Monday, Nov. 09, 1942

Inflation

No Chinese dragon's tail ever lashed in more vicious spirals than the current Chinese inflation. During five years of war China's cost of living index has soared from 100 to 3,400 and is still soaring.

Ruby Queen cigarets have risen from 8-c- per package of ten to $20.* Camels have gone from 40-c- per pack of 20 to $200. Throughout China today it is a commonplace to find chicken selling at $20 a lb., coffee at $150 a lb., coal at $900 a ton, bread at $5 a loaf, electric light bulbs at $140 apiece, gasoline at $70 a gallon.

As usual salaried people have been the worst sufferers. But wage earners have also had hard times. It was estimated last winter that, against a 40-fold increase in the cost of rice, unskilled Chungking workers had got only a 29-fold wage increase, skilled workers only a 16-fold increase. For a while most farmers and other commodity producers made great profits. But China's runaway prices have caught and passed many producers' incomes. China's inflation pains are not only severe but general.

The causes of the inflation are clear enough. Japan has captured China's chief sources of revenue (customs, salt taxes, seaboard factory profits). China has financed its war partly by greatly increased currency circulation. On top of this, the war has brought acute shortages in the basic fields of food, clothing and transportation, and also in most luxuries. Once prices began to rise, the Government let them rise for revenue, and presently they skyrocketed.

But China's shrewd, rotund Finance Minister H. H. ("Daddy") Kung knows that his ability to control prices in vast, loosely organized China would have been doubtful in any case. The Government has set open market ceilings. In some cities they function fairly well, in others badly, depending on the local administration. In the countryside they have little or no effect. Black markets are everywhere.

There are severe penalties for people convicted of hoarding. But this crime is hard to regulate when it is committed by banks, factories and trading houses throughout China. One of the strongest remedies for inflation would be increased transportation to move available food stocks to the interior. But China has found trucks and gasoline as hard to get from her Allies as bombing planes.

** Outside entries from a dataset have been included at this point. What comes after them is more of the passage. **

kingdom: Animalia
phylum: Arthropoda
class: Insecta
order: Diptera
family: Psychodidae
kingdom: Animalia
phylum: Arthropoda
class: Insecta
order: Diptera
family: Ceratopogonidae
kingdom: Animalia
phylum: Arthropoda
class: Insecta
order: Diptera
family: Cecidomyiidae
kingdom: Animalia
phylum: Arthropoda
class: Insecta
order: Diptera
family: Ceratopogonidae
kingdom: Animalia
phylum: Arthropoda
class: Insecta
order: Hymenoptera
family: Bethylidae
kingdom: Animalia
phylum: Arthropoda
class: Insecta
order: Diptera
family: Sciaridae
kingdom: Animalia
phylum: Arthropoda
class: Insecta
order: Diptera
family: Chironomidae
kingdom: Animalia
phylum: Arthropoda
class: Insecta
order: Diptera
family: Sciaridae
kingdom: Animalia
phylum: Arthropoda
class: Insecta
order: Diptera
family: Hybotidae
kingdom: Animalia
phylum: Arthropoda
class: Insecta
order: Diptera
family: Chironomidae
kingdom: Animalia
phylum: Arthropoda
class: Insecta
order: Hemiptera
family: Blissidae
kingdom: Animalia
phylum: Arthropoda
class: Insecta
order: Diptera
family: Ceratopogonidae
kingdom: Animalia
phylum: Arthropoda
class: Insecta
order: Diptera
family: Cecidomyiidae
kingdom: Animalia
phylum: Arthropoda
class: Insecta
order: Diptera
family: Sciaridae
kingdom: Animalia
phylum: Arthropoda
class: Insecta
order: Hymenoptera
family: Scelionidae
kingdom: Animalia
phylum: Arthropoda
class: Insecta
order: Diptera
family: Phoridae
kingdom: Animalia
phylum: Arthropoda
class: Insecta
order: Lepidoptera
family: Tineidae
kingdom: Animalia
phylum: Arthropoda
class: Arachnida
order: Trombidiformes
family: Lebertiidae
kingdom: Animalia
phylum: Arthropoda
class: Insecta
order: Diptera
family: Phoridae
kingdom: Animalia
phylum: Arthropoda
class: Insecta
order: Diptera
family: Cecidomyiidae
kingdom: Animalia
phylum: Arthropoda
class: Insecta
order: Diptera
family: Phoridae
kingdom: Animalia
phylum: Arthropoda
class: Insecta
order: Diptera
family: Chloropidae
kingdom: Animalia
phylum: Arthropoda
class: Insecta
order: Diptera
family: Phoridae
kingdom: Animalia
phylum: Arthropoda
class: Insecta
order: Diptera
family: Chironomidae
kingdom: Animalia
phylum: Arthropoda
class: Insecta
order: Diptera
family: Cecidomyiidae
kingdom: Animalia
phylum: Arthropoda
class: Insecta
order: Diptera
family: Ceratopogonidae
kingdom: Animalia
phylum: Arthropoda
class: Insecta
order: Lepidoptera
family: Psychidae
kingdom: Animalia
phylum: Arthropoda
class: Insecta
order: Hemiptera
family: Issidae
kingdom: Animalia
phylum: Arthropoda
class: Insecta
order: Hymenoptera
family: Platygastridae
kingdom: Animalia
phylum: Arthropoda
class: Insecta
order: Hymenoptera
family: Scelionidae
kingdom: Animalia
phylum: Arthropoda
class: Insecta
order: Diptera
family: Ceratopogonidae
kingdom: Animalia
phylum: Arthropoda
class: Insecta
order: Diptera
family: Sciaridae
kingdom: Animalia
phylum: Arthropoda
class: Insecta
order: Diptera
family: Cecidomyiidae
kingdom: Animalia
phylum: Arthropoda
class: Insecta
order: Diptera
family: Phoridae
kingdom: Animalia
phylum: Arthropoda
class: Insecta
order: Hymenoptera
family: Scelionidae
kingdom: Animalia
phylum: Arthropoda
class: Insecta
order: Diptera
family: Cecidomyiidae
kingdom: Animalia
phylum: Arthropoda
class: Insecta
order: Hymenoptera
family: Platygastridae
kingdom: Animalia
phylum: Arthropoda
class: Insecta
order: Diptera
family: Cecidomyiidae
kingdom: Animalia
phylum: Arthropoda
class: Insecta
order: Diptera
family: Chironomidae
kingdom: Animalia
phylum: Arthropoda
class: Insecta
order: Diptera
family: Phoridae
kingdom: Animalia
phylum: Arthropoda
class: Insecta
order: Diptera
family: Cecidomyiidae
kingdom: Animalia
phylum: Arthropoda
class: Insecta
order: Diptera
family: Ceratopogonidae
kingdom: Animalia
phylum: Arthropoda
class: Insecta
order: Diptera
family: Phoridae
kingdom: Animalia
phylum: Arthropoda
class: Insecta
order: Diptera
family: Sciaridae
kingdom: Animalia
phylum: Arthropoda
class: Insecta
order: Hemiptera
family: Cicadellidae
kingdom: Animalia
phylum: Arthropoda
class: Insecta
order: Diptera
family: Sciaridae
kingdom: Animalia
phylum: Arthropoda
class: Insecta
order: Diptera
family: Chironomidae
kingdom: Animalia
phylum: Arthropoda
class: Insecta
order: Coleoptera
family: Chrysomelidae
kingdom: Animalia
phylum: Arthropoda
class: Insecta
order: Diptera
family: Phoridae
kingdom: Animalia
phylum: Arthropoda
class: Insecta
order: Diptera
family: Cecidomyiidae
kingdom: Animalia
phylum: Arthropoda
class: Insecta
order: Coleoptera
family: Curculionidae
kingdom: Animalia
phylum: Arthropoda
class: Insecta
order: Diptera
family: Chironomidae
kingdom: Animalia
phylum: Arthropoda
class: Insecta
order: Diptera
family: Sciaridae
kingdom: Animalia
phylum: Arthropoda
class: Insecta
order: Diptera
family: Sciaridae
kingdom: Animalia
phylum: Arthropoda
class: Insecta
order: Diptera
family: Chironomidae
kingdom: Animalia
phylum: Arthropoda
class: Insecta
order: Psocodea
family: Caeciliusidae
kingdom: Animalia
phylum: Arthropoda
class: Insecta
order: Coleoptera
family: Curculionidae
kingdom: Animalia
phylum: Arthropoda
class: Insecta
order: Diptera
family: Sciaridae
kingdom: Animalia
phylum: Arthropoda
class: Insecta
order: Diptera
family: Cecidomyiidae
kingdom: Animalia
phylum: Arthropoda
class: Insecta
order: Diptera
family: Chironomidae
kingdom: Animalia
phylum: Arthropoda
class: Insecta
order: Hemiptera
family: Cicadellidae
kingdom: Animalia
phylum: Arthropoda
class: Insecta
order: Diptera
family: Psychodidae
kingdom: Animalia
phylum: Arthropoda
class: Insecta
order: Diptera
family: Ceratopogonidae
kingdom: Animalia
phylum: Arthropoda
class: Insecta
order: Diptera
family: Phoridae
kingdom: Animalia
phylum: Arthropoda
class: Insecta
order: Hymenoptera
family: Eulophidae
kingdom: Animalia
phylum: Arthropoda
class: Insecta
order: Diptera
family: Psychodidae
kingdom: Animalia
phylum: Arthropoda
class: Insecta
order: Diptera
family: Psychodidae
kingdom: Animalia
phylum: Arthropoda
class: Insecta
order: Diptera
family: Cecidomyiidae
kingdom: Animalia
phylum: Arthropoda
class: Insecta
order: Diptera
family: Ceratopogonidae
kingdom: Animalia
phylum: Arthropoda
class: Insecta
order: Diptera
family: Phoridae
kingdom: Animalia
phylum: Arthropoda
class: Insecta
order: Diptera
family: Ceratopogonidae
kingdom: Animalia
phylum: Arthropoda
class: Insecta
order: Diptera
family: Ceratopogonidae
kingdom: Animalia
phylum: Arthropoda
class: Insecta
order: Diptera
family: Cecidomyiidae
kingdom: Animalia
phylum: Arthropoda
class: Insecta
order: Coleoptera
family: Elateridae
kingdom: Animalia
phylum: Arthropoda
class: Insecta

The Chinese Government seems to be moving toward establishing a Ministry of Economic Warfare with authority over the whole production-consumption cycle. But the restoration of China's economic stability may well depend upon the resumption of peaceful, productive life. Perhaps the only real aid to China's economy can come through aid to China's war.

* Figures are in Chinese dollars whose purchasing power is about equal to three-quarters of a U.S. cent.